数年前から右膝のチクチクするような痛みがあります
整形外科専門医であり国際マッケンジー協会認定セラピストでもある私がどのようにマッケンジー法による患者さんの評価・治療を行うのかをご紹介するマッケンジー法・症例ファイル。
今回は右膝の痛みで来院した70代女性のお話です。
スーパーの野菜担当の仕事を30年以上続けています。重いものを抱えることが多く、数年前から右膝のチクチクするような痛みを意識するようになり、歩くときに右膝をかばうようにして歩いています。ときに両手指のしびれもあり、これについては自分では腱鞘炎だと思っているとのことです。じっと座っている時にはなんともないのですが、立ち上がって歩くと痛みます。じっと座っている時にはなんともないとのことですが、よくよくお伺いしてみると、ときにじっと座っている時にも痛いことがあるようです。この座っている時にも痛いことがあるという情報は、これまでマッケンジー法・症例ファイルをご覧頂いている皆さんにはピンとくるところかもしれません。整形外科で月に一回の注射を受けていて、けっこう強い注射と説明されていますが、あまり効いている気がしません。以前、痛み止めも処方してもらったことがありますが、全く効きませんでした。仕事柄、腰も痛いのでコルセットを自分用に作ったのですが、動きにくいためほとんどつけていないようです。
単純X線写真では腰椎の変形があり、骨密度がやや低い印象ですが、体を動かすことには問題なさそうです。
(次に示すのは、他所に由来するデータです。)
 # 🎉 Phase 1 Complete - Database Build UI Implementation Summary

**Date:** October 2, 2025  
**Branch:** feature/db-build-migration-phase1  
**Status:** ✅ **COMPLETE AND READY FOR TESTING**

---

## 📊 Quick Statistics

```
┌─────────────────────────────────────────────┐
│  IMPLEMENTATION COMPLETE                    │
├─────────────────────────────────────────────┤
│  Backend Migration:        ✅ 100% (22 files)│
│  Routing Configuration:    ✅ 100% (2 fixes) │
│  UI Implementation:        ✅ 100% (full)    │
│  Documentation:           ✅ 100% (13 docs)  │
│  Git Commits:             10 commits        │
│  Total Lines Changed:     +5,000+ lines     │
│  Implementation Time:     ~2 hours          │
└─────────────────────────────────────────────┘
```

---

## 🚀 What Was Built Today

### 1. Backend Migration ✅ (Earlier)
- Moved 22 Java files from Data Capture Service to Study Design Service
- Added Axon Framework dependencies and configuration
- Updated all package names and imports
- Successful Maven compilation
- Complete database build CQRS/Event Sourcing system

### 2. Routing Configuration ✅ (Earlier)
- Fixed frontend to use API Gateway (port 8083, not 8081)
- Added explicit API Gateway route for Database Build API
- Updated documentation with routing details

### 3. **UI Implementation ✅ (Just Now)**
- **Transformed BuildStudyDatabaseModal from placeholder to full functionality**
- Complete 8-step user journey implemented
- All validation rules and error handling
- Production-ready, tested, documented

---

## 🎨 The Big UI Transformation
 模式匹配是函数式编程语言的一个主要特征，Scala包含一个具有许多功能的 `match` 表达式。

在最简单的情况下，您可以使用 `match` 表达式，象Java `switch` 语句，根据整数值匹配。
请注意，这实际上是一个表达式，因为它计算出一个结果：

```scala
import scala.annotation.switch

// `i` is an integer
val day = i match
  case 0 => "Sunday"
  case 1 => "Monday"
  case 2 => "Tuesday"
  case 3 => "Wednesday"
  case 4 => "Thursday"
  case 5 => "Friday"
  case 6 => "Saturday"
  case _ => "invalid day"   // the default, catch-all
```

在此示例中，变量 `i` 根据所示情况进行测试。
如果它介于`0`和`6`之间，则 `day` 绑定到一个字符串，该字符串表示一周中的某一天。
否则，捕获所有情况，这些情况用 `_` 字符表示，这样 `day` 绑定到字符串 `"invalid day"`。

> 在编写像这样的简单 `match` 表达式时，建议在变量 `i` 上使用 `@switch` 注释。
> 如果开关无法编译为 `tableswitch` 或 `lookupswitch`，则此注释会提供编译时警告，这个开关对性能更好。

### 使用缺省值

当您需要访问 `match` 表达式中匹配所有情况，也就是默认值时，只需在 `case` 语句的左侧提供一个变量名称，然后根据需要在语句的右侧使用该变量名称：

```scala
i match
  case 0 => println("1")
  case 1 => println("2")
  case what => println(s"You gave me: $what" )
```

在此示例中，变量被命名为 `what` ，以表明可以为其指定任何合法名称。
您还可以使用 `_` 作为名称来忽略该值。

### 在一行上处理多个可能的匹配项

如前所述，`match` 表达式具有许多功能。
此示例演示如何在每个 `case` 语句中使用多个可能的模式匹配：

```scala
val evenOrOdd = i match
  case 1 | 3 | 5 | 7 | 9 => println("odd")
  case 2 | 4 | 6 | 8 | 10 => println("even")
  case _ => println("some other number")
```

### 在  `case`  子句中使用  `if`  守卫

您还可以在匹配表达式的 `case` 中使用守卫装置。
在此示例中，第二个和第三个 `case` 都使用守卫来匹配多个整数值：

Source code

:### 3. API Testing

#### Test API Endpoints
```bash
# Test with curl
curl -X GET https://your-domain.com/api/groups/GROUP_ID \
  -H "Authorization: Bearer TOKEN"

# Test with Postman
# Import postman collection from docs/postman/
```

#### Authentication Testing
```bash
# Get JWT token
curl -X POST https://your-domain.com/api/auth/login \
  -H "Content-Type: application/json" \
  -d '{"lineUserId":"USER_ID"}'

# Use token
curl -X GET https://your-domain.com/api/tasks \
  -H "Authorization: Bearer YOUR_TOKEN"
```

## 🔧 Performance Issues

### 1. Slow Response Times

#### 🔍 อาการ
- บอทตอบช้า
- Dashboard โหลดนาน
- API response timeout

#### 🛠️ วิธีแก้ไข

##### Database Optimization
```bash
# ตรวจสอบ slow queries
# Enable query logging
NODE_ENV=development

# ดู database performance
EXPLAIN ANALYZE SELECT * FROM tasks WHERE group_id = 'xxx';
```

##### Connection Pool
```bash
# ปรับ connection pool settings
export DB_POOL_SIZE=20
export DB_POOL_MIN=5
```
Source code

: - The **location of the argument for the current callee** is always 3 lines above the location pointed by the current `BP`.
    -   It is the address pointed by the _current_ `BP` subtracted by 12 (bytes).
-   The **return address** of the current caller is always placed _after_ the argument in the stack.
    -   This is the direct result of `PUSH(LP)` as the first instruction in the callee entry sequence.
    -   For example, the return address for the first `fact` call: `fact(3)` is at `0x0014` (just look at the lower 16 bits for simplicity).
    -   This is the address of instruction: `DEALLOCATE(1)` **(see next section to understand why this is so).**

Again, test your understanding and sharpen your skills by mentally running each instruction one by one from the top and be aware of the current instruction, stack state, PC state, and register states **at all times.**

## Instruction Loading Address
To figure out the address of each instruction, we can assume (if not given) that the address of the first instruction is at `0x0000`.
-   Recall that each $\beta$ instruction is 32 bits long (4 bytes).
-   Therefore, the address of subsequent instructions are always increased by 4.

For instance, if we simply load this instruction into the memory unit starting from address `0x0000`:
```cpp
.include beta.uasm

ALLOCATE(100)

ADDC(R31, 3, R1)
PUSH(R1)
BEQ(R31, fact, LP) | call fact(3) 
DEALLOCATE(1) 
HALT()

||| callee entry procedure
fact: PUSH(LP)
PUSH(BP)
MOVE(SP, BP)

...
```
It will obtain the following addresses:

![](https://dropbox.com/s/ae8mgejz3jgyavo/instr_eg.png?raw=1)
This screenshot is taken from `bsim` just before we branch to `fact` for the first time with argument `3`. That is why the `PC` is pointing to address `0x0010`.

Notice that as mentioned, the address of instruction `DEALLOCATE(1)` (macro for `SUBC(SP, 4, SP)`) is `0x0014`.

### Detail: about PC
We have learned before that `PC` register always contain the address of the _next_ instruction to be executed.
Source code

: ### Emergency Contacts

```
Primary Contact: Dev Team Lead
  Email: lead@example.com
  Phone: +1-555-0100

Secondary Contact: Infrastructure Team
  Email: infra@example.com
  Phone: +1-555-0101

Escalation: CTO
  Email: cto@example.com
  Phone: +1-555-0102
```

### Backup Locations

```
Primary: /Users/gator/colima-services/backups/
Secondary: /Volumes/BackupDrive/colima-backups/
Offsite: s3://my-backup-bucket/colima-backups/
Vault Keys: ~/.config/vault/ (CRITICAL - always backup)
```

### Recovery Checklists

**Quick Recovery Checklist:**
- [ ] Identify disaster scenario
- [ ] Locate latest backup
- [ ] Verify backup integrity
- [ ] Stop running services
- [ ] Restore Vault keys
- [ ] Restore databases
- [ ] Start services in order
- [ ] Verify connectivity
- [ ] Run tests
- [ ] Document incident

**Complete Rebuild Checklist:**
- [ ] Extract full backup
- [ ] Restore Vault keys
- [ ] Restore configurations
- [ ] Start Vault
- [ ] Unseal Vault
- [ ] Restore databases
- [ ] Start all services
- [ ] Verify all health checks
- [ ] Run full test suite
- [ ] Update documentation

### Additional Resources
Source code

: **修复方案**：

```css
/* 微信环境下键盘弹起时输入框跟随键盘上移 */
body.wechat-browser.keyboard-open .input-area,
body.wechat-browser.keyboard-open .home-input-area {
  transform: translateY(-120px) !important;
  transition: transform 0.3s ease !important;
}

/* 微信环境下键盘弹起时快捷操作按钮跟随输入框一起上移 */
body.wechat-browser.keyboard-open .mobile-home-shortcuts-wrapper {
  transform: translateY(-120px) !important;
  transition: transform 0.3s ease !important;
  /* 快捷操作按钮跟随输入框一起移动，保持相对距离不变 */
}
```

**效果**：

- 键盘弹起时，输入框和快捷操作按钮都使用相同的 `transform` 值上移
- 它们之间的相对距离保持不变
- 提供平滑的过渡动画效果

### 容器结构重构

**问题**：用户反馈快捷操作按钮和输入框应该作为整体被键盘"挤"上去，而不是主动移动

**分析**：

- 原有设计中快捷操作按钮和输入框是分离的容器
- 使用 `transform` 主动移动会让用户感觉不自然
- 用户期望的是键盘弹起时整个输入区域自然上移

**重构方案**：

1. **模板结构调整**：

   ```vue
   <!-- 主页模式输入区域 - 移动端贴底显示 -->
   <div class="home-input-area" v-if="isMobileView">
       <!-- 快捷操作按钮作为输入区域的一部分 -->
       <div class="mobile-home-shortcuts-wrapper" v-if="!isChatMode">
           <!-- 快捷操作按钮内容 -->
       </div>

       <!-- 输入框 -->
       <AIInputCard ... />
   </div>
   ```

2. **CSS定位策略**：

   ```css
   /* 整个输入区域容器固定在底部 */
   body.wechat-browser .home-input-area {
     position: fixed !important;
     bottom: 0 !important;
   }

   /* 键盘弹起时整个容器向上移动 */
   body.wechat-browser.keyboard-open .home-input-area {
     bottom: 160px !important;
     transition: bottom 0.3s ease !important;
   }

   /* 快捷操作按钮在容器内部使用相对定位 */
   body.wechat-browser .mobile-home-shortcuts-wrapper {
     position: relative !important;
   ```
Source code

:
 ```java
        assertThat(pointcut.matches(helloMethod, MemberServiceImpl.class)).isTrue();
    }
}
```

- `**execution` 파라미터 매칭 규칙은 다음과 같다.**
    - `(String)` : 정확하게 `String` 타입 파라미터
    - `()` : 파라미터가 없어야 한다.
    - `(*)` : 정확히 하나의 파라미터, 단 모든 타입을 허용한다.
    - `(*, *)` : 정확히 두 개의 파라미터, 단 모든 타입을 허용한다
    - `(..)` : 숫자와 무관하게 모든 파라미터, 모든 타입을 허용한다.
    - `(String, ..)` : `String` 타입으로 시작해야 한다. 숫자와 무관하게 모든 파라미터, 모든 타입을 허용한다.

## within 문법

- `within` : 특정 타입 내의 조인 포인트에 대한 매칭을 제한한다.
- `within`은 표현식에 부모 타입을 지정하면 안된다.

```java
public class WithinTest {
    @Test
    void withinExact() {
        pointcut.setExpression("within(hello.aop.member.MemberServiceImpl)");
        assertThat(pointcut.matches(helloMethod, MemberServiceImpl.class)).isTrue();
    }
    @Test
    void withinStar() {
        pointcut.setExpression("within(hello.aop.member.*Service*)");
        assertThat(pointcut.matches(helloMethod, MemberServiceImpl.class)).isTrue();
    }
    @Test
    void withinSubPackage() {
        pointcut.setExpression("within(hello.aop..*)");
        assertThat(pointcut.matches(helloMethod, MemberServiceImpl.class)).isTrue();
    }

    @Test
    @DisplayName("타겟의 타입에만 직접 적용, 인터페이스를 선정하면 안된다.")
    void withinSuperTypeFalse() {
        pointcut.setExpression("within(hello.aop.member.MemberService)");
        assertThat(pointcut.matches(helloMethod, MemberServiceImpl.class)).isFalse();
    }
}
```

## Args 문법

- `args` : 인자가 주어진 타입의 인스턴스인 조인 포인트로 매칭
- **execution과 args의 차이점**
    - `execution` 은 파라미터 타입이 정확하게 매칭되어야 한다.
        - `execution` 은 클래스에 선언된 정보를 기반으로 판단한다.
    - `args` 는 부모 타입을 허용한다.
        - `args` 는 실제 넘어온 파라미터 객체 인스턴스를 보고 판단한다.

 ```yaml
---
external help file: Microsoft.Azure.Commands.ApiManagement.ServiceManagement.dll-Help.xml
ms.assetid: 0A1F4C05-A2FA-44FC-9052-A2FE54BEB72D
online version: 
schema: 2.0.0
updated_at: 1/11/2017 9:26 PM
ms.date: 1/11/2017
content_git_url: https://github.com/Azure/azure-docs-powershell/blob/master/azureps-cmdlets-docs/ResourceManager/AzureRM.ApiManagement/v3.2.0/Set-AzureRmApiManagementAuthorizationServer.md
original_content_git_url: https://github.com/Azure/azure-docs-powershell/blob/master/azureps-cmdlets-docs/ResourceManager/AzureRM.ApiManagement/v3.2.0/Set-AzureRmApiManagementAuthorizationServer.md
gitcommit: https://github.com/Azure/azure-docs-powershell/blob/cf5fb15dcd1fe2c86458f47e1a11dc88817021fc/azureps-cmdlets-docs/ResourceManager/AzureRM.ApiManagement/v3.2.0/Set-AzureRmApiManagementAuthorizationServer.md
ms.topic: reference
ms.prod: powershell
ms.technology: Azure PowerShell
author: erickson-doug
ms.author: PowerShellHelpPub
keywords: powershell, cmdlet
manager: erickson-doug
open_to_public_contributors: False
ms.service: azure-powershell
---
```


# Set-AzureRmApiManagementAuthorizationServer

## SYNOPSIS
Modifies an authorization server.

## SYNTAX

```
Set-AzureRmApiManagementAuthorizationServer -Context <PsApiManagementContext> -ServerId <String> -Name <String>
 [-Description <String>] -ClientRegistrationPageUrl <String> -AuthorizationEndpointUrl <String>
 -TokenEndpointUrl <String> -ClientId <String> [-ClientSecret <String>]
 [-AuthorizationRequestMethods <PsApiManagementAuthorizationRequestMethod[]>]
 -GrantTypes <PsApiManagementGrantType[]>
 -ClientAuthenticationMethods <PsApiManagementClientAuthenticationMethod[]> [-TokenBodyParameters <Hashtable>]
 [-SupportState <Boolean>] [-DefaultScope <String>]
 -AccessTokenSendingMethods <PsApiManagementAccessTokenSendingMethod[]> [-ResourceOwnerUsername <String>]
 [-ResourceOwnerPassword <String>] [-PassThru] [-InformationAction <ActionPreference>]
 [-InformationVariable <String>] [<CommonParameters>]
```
現時点での症状を確認します。座った状態から立ち上がっても痛みはありません。足踏みしてもらうと右膝に10点(考えうる最大の痛みが10点満点として)の痛みがあると言われますが、さほど右膝をかばった感じもなく、見た目はさほど痛くないように見えます。
マッケンジー法では膝の症状でも姿勢を確認します。
やや猫背の姿勢ですから、まずは姿勢を矯正して1分ほど保持してみます。
立って足踏みしてみましょうか
さっきより少し痛くないかも
さっきは10点でしたが、今は何点くらい?
8点くらいですかね…
(姿勢矯正保持 B?)
立ったままで今度は腰椎の可動域を確認します。
いずれの方向も中等度に制限されていますが、痛みは特に誘発されません。
足踏み8点の症状をベースラインに評価を続けます。
腰を折り重いものを抱える仕事という情報と姿勢矯正の反応などを参考に、まずは立ったままでしっかりと腰を伸展するやりかたを説明しまずは1回、特に問題のないことを確認して全部で10回伸展してみてからもう一度足踏みしてみます。
響かなくなりましたね…
(EIS 10回 B)
良い印象ですから、さらに5回。
足踏みの響き具合どうですか?
痛くないです!
全然痛くない?
今は……痛くないですね…
何度も足踏みして確認しましたが、痛みは消えたようです。とても良い反応が得られましたので、エクササイズの宿題について確認し、初回評価を終了しました。
それから1週間後。
エクササイズは一日6〜7セットはできているようです。
右膝のチクチクする痛みはというと…
ところで、右膝のチクチクする痛みはその後どうです?
おかげさまであれから全然痛くないんですよ。早く紹介してもらえばよかった…
1週間前の初回評価以後、痛みは完全に消えてしまったそうです。
内科の疾患でかかりつけの先生にたまたま右膝のことを話したことで今回の紹介につながったそうです。
我慢強い人は、少々痛くても生活できているとそんなものだろうと思っている人は意外に多いように思います。もう何年にもなる痛みだから仕方ないと諦めずに、何でも相談してみるものですね。
解決法は意外に簡単な自分でやれるような事なのかもしれません。